Set task 1: Revise the game design post starting at "As I said earlier, this" and ending at "almost at will.", swapping "Afterworld" for "Underworld".
Set task 2: According to the game design post, how long ago was the concept of the game first conceived?

Reading passage:

— START —

So, it is time for me to give you a bit more details about this project I talked about in my introduction post: The Afterworld.
I came up with the concept of this game something like three years ago, but the first draft got basically destroyed by my players in the very first play test. At the time, I obviously lacked the skills and experience to make a system and a setting that really would have worked together. But I did not give up, and, after spending a lot of tim gaining experience on smaller scale projects, today I believe I finally am ready to get back to this project for once and for good.
Now, let me give you more details about this game. The idea here is that players incarnate (well "incarnate" might not be the right word but whatever) dead souls wandering in the Afterworld. More precisely, it starts with the hypothesis that human souls pass through thousands of reincarnations until they are freed from this cycle by achieving, during one of their lives, their ambition.
The ambition is the main motive that guides everybody through their lives, the one thing they long for more than anything else. It can be power, pleasure, knowledge... Anything that is strong enough to guide one personn through her life. This is one of the central points of both the gameplay AND the universe. The players do not level up by killing monsters or gaining XP, but by achieving always bigger goals all related to their ambitions. This creates deep links between the evolution of the story and the evolution of the characters, since the goals quickly become so big and hard to reach that they will need strong dedication from the players. I believe it can also create interesting group mechanics, as the players will have to pick whose goal they will pursue (and of course, most GMs know that these goals can and will quickly contradict each other).
The consequence of this mechanic on the setting is that the players will navigate in a world in which everyone is trying to fulfill very accurate goals, and most social interactions will be centered around this idea. People will only help you if it helps them pursue their own ambitions.
As I said earlier, this setting is based on the idea that, before reching the Afterworld, every soul had to go thrugh countless reincarnations. And during the course of the game, they can switch reincarnation almost at will.
When they first start the game, they only have their latest reincarnation, the one during which they fulfilled their ambition. But every time they reach a new goal, they unlock another reincarnation. Basically, they can, at any moment, decide to reroll a new character. For example, imagine someone who's ambition was power. He achieved it during a life in which he managed to become a high ranking politician. Of course, his skills will be very useful for social situations, as he can easily negociate. Then he unlocks a new reincarnation, during which he was a viking warrior. So, if he gets in a situation where he needs to fight, he will switch from 20th century politician to viking warrior.

— END —

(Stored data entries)
— START —

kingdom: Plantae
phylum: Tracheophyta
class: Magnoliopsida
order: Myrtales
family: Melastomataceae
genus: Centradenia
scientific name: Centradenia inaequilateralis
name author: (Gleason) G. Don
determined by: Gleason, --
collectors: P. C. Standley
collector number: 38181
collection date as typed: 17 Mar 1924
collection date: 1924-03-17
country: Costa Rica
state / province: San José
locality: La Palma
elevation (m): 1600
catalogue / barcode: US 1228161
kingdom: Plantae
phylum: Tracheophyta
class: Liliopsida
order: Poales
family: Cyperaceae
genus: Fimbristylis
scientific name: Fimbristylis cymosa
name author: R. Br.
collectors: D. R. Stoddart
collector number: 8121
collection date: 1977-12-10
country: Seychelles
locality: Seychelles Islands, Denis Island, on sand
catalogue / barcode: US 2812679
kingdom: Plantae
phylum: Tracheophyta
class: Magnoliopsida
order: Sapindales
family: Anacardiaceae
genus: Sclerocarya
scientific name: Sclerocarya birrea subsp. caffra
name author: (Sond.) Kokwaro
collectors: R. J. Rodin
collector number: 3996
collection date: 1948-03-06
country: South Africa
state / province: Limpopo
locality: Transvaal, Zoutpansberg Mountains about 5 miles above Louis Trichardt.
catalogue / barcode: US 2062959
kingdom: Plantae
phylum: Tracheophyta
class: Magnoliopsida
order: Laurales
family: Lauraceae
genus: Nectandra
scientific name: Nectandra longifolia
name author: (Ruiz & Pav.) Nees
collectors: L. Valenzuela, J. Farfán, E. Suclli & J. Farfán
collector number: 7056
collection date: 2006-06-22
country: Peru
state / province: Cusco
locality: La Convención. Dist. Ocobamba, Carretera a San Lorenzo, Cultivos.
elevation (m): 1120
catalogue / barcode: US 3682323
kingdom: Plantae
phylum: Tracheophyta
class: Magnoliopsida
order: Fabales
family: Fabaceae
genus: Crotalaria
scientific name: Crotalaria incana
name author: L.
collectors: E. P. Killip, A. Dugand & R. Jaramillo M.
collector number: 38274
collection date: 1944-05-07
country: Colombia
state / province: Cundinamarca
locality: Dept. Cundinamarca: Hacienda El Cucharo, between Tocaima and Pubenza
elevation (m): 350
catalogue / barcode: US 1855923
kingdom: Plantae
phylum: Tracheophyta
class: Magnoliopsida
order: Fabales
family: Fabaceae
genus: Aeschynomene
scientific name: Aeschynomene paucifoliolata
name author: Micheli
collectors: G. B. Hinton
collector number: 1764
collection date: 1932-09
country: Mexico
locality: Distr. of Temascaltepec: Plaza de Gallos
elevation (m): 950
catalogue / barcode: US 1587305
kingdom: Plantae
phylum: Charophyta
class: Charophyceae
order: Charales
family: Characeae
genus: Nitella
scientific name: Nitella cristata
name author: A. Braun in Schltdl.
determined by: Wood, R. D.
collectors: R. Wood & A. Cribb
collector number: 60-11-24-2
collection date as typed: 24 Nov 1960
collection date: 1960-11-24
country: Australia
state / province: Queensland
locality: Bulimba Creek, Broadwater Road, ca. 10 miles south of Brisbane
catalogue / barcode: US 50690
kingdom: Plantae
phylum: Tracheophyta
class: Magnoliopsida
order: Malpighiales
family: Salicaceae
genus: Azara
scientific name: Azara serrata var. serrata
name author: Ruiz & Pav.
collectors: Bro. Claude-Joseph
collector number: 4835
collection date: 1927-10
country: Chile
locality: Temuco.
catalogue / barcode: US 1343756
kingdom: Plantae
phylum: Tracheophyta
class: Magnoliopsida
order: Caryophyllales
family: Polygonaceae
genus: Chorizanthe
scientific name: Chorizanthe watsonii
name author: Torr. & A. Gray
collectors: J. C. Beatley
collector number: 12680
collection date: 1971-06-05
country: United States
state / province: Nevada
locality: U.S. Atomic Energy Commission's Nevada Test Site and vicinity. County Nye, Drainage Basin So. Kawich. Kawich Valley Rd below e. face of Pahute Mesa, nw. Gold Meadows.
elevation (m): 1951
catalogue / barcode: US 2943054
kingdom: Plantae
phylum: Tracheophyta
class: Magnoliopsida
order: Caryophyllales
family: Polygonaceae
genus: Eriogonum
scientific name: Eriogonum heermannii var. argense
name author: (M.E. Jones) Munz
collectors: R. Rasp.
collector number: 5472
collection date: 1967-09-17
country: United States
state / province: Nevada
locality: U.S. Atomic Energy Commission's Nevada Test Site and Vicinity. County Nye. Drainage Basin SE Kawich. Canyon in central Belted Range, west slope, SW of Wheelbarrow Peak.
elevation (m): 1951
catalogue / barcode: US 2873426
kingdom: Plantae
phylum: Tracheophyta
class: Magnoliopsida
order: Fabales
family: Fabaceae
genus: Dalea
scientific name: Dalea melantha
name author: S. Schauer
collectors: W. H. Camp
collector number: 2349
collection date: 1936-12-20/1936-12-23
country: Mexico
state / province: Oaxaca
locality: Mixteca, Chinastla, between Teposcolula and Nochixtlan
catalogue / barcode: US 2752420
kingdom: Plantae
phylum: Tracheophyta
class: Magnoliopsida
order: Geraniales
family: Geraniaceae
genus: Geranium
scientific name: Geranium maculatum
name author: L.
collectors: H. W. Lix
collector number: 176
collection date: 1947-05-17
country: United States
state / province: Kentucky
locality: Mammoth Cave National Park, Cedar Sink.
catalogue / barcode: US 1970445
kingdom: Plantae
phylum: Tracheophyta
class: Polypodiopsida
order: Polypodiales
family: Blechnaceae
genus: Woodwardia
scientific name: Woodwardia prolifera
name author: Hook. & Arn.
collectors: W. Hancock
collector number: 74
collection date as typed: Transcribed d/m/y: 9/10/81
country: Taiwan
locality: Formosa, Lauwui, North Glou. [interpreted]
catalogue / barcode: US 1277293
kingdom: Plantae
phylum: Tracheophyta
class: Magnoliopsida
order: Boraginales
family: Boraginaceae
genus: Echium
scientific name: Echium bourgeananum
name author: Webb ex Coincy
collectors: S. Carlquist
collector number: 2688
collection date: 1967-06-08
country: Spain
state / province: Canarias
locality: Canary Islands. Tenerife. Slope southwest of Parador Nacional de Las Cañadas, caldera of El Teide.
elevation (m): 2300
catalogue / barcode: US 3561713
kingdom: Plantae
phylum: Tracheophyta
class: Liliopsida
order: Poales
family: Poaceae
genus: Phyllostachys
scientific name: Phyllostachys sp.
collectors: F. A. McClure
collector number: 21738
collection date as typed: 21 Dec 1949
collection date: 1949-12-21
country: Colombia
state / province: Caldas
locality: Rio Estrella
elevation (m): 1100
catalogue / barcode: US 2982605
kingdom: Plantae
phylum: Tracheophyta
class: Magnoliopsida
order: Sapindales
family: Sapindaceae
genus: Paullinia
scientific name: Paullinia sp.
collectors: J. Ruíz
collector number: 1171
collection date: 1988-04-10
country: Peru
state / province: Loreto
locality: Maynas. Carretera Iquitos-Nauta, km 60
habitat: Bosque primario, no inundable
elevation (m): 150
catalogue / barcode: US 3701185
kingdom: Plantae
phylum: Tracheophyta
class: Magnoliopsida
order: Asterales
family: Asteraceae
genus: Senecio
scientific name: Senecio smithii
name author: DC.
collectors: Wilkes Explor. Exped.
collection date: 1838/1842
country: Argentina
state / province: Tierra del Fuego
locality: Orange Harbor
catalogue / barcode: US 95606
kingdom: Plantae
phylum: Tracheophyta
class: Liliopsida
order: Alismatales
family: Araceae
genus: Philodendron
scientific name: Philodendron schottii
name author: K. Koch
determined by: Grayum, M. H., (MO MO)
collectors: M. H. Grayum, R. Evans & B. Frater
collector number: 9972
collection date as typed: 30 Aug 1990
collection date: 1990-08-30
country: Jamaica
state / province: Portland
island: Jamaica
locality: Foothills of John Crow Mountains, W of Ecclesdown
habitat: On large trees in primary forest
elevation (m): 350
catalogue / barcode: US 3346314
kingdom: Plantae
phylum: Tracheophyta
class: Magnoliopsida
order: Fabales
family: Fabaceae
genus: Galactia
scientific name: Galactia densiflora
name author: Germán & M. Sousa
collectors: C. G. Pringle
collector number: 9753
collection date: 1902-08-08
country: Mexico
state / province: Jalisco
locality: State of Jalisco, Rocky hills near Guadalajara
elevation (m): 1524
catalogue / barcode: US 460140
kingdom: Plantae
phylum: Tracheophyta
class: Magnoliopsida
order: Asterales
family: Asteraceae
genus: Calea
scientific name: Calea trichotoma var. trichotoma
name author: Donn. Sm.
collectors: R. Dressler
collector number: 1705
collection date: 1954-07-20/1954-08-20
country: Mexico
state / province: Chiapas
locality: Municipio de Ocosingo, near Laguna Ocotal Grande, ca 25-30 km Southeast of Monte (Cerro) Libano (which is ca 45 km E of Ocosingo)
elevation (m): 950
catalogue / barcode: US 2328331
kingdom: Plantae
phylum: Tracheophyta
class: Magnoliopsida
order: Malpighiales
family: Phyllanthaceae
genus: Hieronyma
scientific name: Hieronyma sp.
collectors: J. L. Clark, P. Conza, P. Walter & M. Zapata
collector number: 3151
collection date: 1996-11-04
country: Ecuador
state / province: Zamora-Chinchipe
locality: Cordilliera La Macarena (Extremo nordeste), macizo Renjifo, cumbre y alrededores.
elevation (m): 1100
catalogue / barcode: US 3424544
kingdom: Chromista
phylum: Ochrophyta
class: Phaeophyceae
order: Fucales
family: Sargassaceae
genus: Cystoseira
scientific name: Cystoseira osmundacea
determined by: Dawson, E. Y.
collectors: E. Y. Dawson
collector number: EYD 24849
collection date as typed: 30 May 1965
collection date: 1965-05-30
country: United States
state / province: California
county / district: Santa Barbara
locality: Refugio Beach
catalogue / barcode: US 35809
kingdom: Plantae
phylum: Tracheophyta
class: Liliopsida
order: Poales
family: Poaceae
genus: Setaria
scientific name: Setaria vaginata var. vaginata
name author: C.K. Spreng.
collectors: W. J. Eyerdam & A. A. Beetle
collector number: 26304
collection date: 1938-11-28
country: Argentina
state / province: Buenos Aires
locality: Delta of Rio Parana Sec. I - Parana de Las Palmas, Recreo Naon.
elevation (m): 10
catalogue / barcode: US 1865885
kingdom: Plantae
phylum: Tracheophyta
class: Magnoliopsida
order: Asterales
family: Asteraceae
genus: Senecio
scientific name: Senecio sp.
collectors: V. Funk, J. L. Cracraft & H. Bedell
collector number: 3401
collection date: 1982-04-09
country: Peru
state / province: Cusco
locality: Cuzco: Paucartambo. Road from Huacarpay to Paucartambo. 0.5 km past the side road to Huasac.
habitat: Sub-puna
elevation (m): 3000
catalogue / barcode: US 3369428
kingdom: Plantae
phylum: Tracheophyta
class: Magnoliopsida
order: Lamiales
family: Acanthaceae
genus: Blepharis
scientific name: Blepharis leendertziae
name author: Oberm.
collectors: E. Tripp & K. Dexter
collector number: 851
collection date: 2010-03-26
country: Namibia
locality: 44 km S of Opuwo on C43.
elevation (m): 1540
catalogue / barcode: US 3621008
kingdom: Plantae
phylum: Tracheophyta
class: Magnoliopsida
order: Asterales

— END —

Complete answer 1:
As I said earlier, this setting is based on the idea that, before reching the Underworld, every soul had to go thrugh countless reincarnations. And during the course of the game, they can switch reincarnation almost at will.

Complete answer 2: Something like three years ago.